Bonds: GUS credit default swaps fall

01 Aug, 2006

The cost of insuring debt of Britain's GUS against default fell on Monday after the company said it planned to tender for its 350 million pounds ($652.9 million) of 5.625 percent bonds due 2013.
The move, which a source close to the situation said may be designed to pre-empt potential court action by bondholders, follows a protracted battle over GUS's debt ahead of a planned demerger.
GUS's two businesses - credit checker Experian and the Argos Retail Group comprising general retailer Argos and home improvement chain Homebase - will split apart in October. Five-year credit default swaps on GUS fell 8 basis points, to 36.5 basis points, a trader said. "This is the because of the tender offer, because of the GUS-Experian demerger. It's the buyback, deliverability story again," he said.
Five-year credit default swaps on Boots were 1 basis point wider at 38.5 basis points, he said, after Standard & Poor's and Fitch Ratings cut the British retailer's credit ratings. S&P and Fitch cut their rating on Boots one notch to BBB, two notches above "junk", with a stable outlook after its merger with Alliance UniChem.
Alliance Boots began its first day of dealing as the UK's largest combined pharmacy, wholesale and retail stock on Monday.
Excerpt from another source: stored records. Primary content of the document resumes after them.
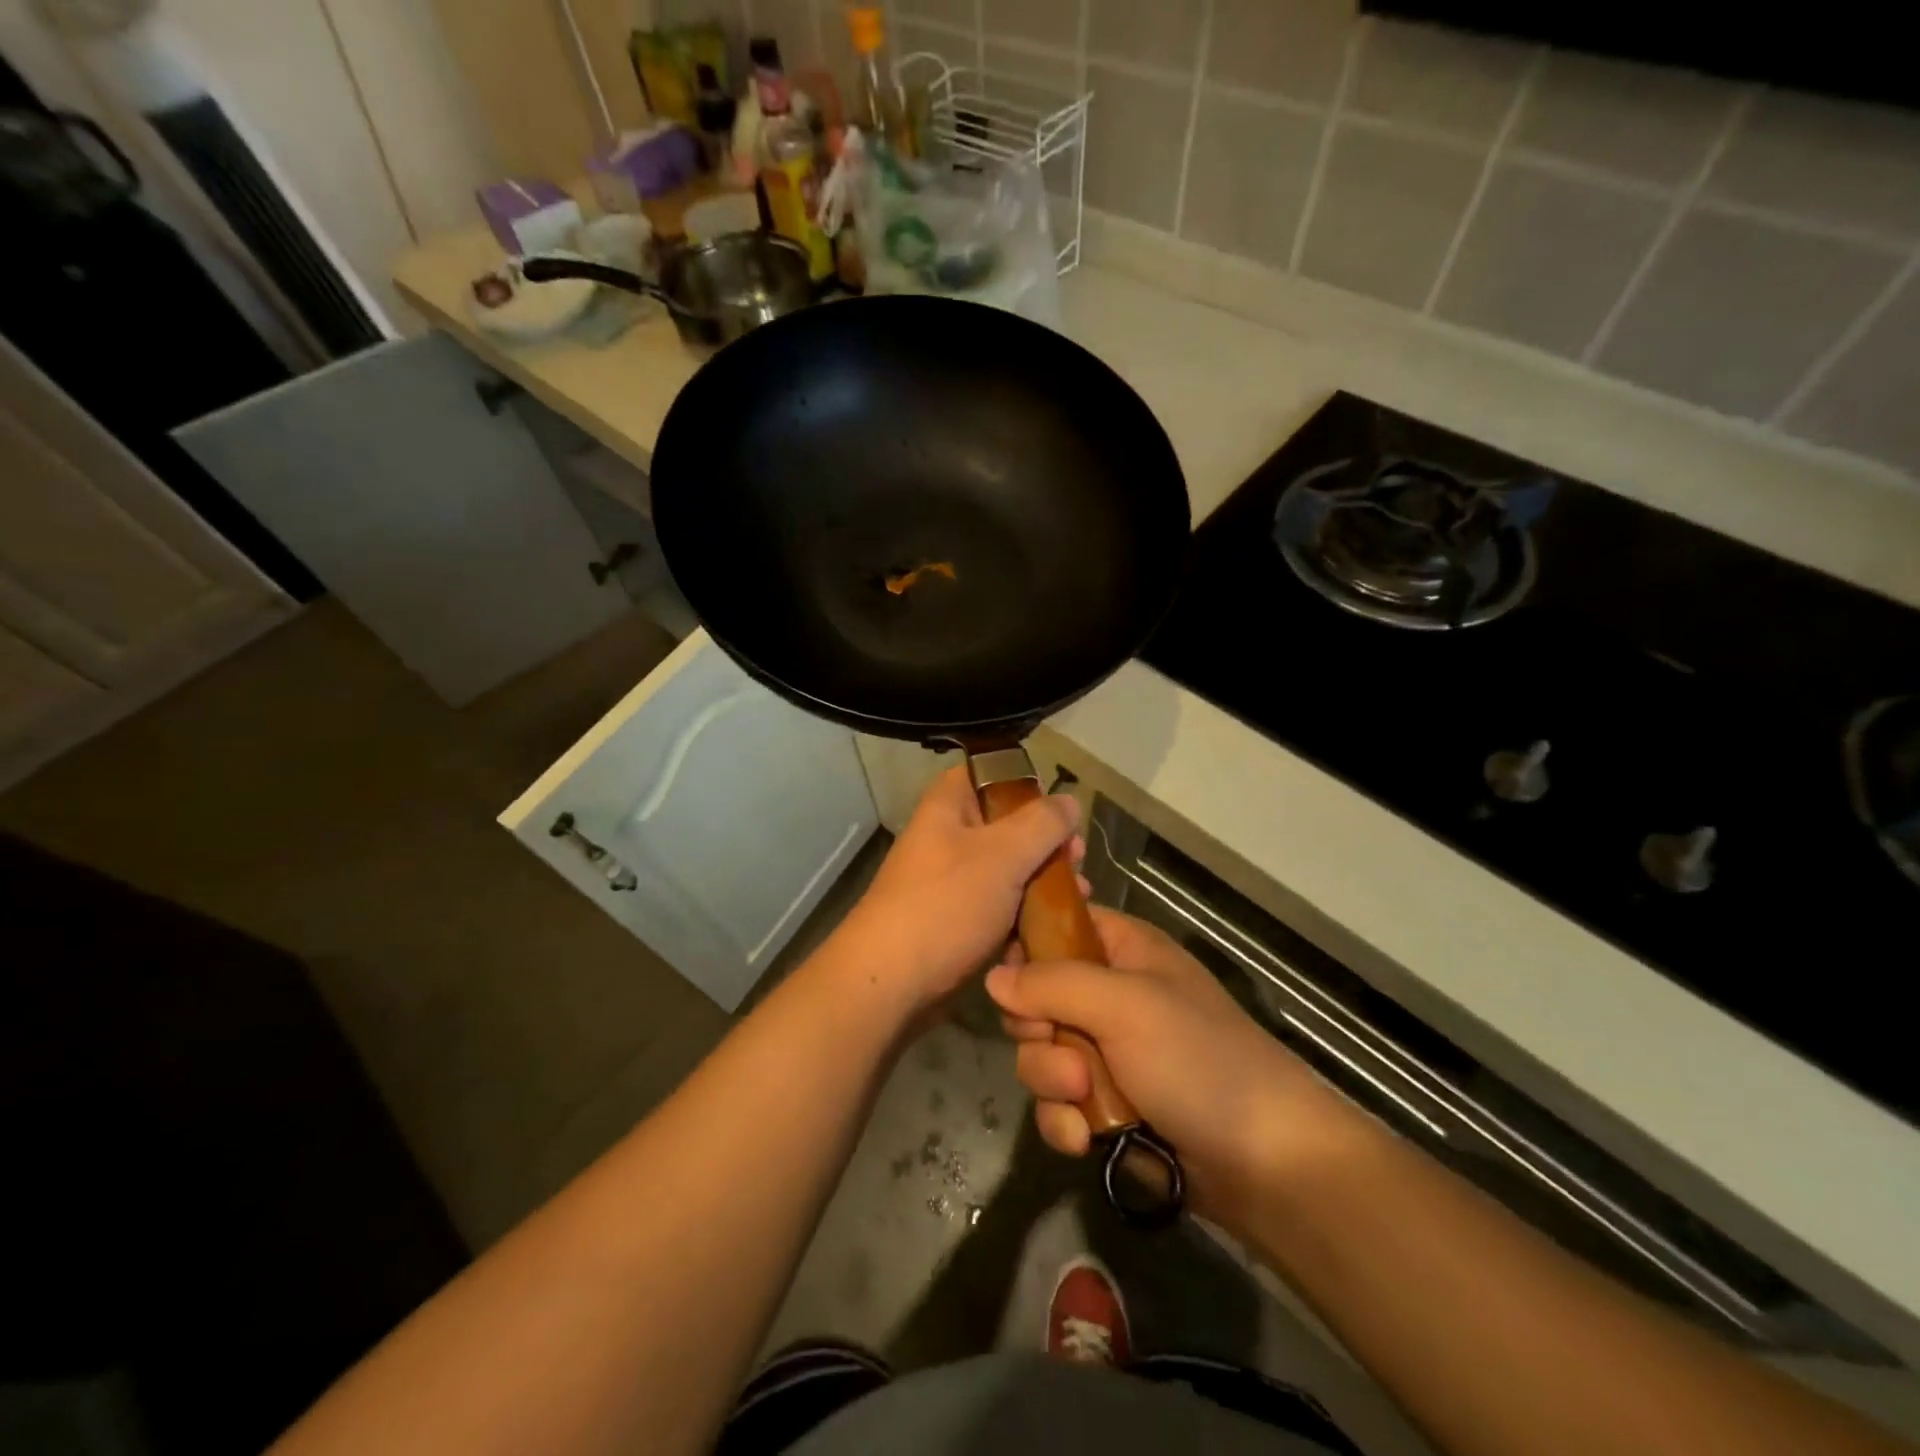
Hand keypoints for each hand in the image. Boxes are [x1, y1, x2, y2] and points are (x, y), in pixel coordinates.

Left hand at [831, 765, 1080, 1012]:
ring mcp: (951, 879)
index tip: (1060, 809)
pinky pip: (999, 904)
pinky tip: (1054, 925)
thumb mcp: (1002, 855)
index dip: (1025, 784)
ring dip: (1042, 879)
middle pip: (1005, 823)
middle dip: (1046, 841)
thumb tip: (1070, 801)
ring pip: (1007, 867)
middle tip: (1077, 859)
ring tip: (1080, 895)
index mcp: (948, 805)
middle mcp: (947, 836)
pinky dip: (1025, 911)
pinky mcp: (957, 918)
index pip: (987, 773)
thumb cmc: (946, 904)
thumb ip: (1042, 824)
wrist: (892, 981)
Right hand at [987, 908, 1356, 1226]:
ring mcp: (1109, 1053)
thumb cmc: (1198, 1060)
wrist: (1267, 1164)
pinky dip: (1064, 1121)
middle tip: (1058, 1046)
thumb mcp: (1124, 1005)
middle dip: (1039, 1032)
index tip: (1013, 982)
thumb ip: (1052, 983)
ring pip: (1041, 1054)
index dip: (1027, 950)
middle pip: (1037, 998)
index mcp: (1123, 950)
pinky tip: (1084, 1140)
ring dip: (1052, 1082)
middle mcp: (1111, 995)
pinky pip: (1058, 1102)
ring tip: (1084, 1102)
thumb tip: (993, 977)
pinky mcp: (1107, 1106)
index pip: (1056, 927)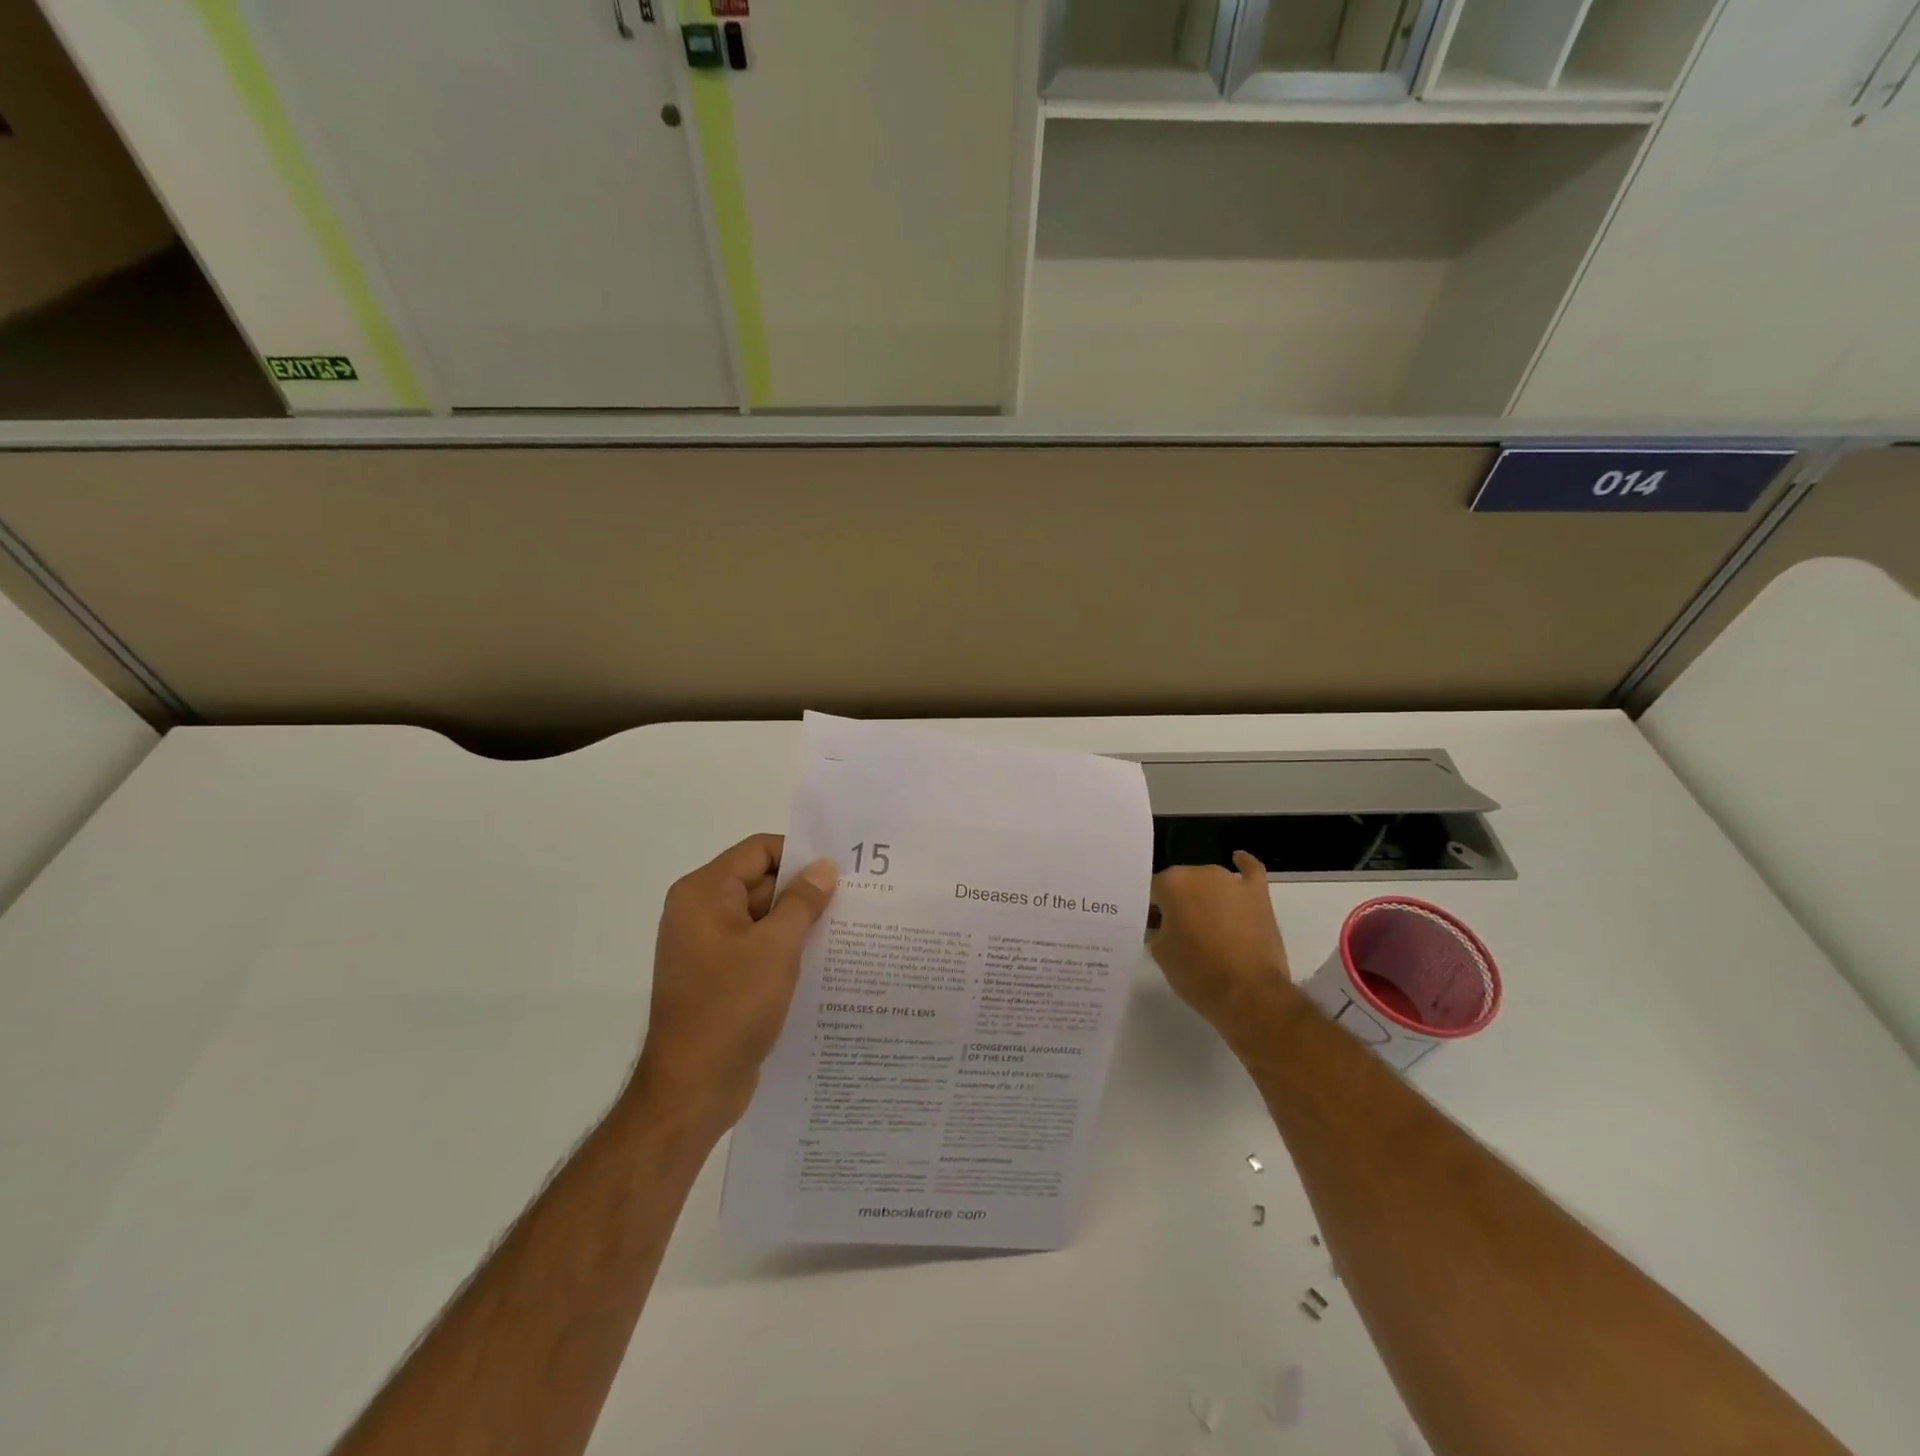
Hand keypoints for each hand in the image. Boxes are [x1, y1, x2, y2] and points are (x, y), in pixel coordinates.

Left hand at [631, 834, 835, 1131]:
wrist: (692, 1088)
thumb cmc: (731, 1006)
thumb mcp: (776, 947)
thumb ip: (803, 901)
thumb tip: (824, 868)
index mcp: (704, 893)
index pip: (758, 851)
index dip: (799, 853)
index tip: (840, 867)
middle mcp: (700, 912)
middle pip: (759, 881)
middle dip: (803, 889)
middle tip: (853, 896)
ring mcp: (707, 947)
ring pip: (761, 917)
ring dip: (798, 921)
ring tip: (846, 925)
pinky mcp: (718, 977)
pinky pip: (756, 947)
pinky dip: (785, 948)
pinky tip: (822, 958)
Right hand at [1148, 852, 1295, 1055]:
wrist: (1248, 994)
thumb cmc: (1196, 973)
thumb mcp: (1159, 952)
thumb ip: (1157, 928)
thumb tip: (1164, 923)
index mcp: (1172, 883)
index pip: (1152, 891)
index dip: (1151, 911)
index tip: (1153, 929)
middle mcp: (1201, 873)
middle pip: (1182, 884)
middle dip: (1178, 902)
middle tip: (1179, 931)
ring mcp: (1232, 881)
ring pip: (1211, 881)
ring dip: (1205, 896)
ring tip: (1206, 922)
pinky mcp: (1258, 894)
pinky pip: (1250, 870)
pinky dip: (1243, 865)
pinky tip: (1237, 860)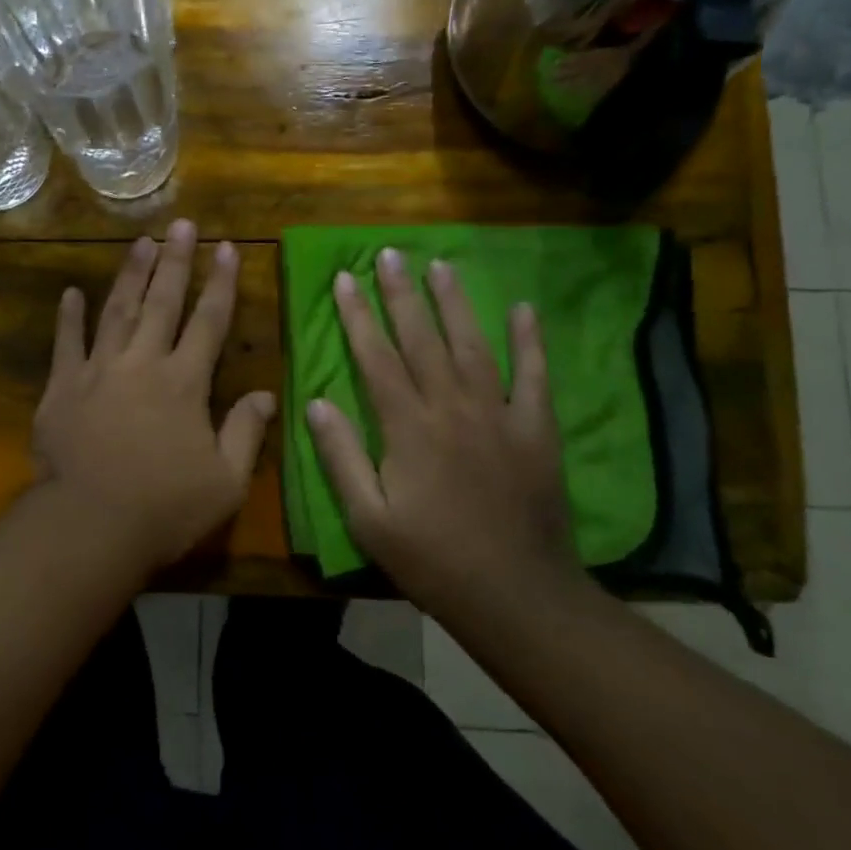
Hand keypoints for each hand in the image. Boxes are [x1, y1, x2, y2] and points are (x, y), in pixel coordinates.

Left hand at [32, 219, 275, 575]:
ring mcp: (98, 370)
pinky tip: (71, 293)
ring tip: (141, 241)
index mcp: (184, 382)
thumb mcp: (225, 482)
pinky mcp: (62, 387)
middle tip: (183, 225)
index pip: (209, 321)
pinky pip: (66, 343)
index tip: (227, 247)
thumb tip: (266, 394)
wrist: (88, 526)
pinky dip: (68, 317)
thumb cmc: (164, 508)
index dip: (220, 282)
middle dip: (176, 260)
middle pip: (162, 302)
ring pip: (117, 310)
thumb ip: (246, 433)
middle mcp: (142, 363)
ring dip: (130, 274)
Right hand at [305, 249, 588, 618]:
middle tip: (389, 254)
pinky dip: (530, 341)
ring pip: (472, 345)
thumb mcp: (368, 518)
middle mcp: (451, 408)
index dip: (358, 316)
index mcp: (408, 428)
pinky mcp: (535, 430)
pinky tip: (523, 309)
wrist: (515, 595)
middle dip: (401, 293)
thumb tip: (315, 402)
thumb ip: (341, 456)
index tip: (344, 278)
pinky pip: (533, 376)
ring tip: (440, 265)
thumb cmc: (431, 559)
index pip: (376, 357)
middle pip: (422, 339)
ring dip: (454, 303)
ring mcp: (499, 415)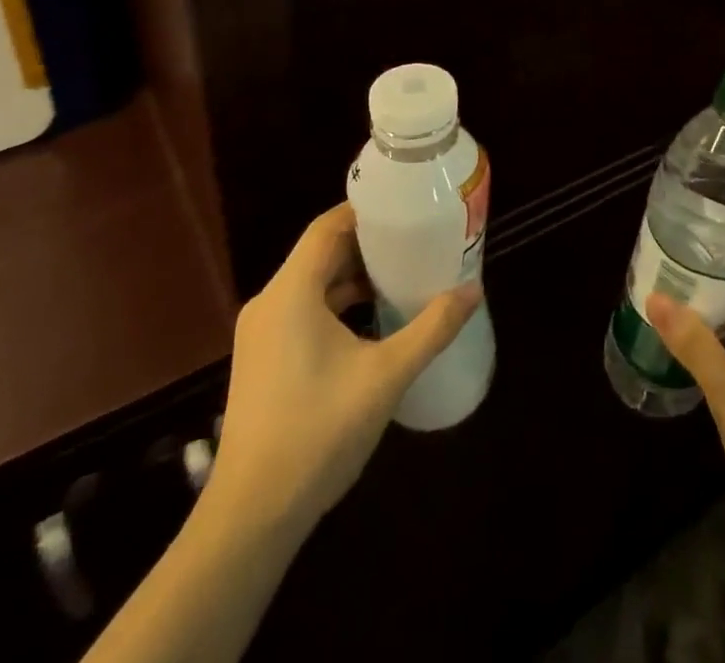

S&P said the outlook for Alliance Boots was stable but warned that the arrangement in which Alliance Unichem became a direct subsidiary of Alliance Boots has led to "uneven access to the group's assets for lenders".
It said it would cut Alliance Boots ratings one notch further, if there were no "valid remedy to the structural subordination situation within three months".
Elsewhere, five-year credit default swaps on Arcelor tightened 2 basis points to be bid at 51 basis points after Moody's Investors Service cut its ratings one notch to Baa3 and affirmed Mittal Steel's Baa3 rating with a stable outlook.
"No one knows for sure why it's tightening. All I can say is that people were expecting a downgrade of one or two notches, and the downgrade was only one notch," a second trader said.
Network Rail, which owns Britain's rail infrastructure, said it was to begin raising money without a government guarantee. Network Rail, set up in 2002 to replace the failed Railtrack, forecast it would borrow another 3.2 billion pounds over the next three years to fund investment. Its existing bonds, which will retain the backing of the government guarantee until maturity, are not counted as government debt.
"We believe that the planned issuance of unguaranteed debt will be supportive for Network Rail's existing debt. Firstly, the existing debt will continue to benefit from a financial indemnity. Secondly, the amount of guaranteed debt will shrink over time as more and more of the company's government-backed debt matures," Royal Bank of Scotland analysts wrote in a note to clients. The spread on Network Rail's 4.875 percent sterling bond due 2015 was unchanged, bid at 23 basis points over Gilts, a third trader said.
"This is about the guarantee on forthcoming issues, so current debt is not affected at the moment," he said. In a quiet trading day, sentiment was slightly stronger, an index trader said, with the iTraxx Crossover index, made up mostly of "junk"-rated credits, tightening 2 basis points to a 268.5 basis point mid-price.
"Quiet is an understatement," he said, "There's been very little flow." In the wider market, the FTSE Euro Corporate Bond Index showed investment-grade corporate bonds in euros yielding an average 54.0 basis points more than similarly-dated government bonds at 1441 GMT, 0.2 basis points less on the day.